The current statistical framework can be improved in at least two aspects. In iSPREAD, a nonlinear diffusion filtering method was used to preserve the correlation of the heterogeneous spatial structure and greatly improve the statistical power. For a longitudinal study, the data can be seen as 4D, with the fourth dimension being the time series. In that sense, a 4D filtering method can be applied to preserve the correlation between neighboring voxels in the temporal direction, which is expected to further promote the statistical power of the method. However, in the case of longitudinal study with low degrees of freedom (with few time points available), this needs more careful consideration.

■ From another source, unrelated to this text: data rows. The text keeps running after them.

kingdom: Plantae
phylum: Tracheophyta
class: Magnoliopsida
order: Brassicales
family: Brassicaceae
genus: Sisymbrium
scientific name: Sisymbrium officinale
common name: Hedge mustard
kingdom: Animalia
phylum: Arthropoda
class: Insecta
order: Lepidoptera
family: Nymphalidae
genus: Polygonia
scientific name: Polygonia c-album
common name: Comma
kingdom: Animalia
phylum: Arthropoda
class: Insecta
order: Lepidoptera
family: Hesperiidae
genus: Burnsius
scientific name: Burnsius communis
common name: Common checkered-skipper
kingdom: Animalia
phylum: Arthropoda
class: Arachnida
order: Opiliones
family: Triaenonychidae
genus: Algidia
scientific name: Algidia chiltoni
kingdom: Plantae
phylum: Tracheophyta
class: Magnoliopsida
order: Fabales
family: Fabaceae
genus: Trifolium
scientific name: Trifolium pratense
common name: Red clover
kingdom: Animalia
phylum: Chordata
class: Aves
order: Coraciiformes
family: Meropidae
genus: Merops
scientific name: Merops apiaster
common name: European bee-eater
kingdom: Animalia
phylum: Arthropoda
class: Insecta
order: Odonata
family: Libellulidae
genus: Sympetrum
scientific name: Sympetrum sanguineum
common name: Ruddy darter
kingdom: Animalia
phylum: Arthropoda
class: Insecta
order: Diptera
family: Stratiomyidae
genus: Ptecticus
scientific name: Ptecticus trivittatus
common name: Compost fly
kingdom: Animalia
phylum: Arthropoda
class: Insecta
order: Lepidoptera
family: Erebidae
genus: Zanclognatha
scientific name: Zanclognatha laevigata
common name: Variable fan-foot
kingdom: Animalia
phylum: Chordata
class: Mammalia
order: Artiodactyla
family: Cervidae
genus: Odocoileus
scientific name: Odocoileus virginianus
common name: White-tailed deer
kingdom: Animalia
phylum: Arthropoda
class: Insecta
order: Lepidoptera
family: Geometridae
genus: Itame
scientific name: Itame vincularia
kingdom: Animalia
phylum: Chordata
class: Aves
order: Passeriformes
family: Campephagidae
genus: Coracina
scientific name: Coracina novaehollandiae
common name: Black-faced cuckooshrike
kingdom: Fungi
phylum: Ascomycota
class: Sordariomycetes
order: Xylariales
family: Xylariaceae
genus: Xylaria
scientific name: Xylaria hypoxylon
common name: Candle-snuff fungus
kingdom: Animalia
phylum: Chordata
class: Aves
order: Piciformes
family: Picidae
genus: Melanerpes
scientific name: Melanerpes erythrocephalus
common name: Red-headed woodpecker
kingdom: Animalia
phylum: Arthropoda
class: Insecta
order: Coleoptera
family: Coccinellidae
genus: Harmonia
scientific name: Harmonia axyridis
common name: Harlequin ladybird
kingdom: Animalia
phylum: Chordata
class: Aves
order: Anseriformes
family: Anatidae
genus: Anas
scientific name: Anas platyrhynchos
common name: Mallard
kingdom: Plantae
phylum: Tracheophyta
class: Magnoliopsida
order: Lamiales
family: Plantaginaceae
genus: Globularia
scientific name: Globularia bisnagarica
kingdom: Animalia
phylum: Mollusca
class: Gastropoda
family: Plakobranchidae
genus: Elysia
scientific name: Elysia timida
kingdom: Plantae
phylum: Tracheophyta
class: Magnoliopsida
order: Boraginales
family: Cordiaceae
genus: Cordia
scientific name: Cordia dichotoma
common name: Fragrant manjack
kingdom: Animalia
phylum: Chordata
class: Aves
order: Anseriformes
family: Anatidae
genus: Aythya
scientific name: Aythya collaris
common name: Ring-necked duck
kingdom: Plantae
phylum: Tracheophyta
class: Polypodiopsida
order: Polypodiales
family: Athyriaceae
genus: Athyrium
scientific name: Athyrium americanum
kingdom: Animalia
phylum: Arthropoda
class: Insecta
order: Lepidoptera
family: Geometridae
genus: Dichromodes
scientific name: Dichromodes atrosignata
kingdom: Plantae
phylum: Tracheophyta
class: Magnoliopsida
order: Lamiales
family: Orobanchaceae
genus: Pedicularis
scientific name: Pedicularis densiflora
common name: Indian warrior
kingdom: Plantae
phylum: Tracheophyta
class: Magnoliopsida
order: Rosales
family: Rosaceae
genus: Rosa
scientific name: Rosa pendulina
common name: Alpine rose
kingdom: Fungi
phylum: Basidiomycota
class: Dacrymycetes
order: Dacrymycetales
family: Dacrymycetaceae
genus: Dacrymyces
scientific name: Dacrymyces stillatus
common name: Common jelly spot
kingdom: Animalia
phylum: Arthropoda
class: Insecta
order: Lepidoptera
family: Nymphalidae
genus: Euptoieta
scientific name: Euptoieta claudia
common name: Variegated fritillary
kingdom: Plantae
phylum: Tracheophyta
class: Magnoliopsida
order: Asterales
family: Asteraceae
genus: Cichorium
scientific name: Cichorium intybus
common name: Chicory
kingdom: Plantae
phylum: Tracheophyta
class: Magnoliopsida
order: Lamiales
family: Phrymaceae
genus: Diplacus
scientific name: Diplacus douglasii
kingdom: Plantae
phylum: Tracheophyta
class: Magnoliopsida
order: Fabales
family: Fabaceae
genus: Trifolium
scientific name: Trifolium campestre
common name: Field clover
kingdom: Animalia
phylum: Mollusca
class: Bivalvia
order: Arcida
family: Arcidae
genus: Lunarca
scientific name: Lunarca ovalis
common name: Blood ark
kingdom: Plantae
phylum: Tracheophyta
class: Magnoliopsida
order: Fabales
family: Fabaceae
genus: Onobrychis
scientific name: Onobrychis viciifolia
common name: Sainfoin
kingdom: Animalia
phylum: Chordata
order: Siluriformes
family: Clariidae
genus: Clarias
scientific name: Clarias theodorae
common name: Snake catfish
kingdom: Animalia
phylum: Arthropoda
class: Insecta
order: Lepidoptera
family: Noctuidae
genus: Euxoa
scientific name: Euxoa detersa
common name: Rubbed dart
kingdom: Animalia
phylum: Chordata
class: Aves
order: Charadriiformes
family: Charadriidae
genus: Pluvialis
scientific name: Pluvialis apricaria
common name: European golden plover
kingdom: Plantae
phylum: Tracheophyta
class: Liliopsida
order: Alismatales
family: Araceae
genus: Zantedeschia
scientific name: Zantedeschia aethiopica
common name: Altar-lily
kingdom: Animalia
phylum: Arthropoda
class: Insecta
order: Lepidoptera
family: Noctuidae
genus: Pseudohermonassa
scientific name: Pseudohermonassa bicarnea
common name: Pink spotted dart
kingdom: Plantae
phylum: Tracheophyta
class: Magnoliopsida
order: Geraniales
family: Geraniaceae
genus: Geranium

The proposed statistical method provides a novel and simple way of depicting subject-specific localized temporal changes, and is especially suitable for datasets with low degrees of freedom. However, the application for this study is not restricted to investigating lesion evolution, but also for detecting longitudinal changes due to aging, drug effects or other neurodegenerative diseases. The proposed statistical method can be easily generalized to include a broad spectrum of longitudinal studies as well as readily applied to other imaging applications such as fMRI when the degrees of freedom of data are small. It is also a natural extension of this study to include more test statistics according to the different lesion evolution models. Although the voxel-wise test statistics tend to be more sensitive and appropriate to identify focal differences (e.g. lesion, tumor) between groups, global summary statistics are usually used to identify diffuse changes between groups (Nichols and Holmes, 2002). Therefore, different choices of global test statistics such as different norms can be used in the presence of diffuse changes within the brain (e.g. mild traumatic brain injury) to give the researchers information regarding the severity of the brain injury, which merits further investigation.

5. Conclusion

We have presented a permutation-based voxel-wise whole brain analysis method as an extension of SPREAD/iSPREAD that facilitates detecting longitudinal changes in serial DTI studies. This method can obtain a high statistical power even with limited scans available, and thus is very suitable for longitudinal studies with low degrees of freedom. The method described is shown to be accurate and able to achieve a high sensitivity while controlling FWER at a relatively low rate when the test statistic was designed according to the disease progression model being investigated. The proposed framework can be easily generalized to accommodate a variety of longitudinal studies using carefully designed test statistics, which will greatly increase the scope of analysis methods available for longitudinal studies at an individual level.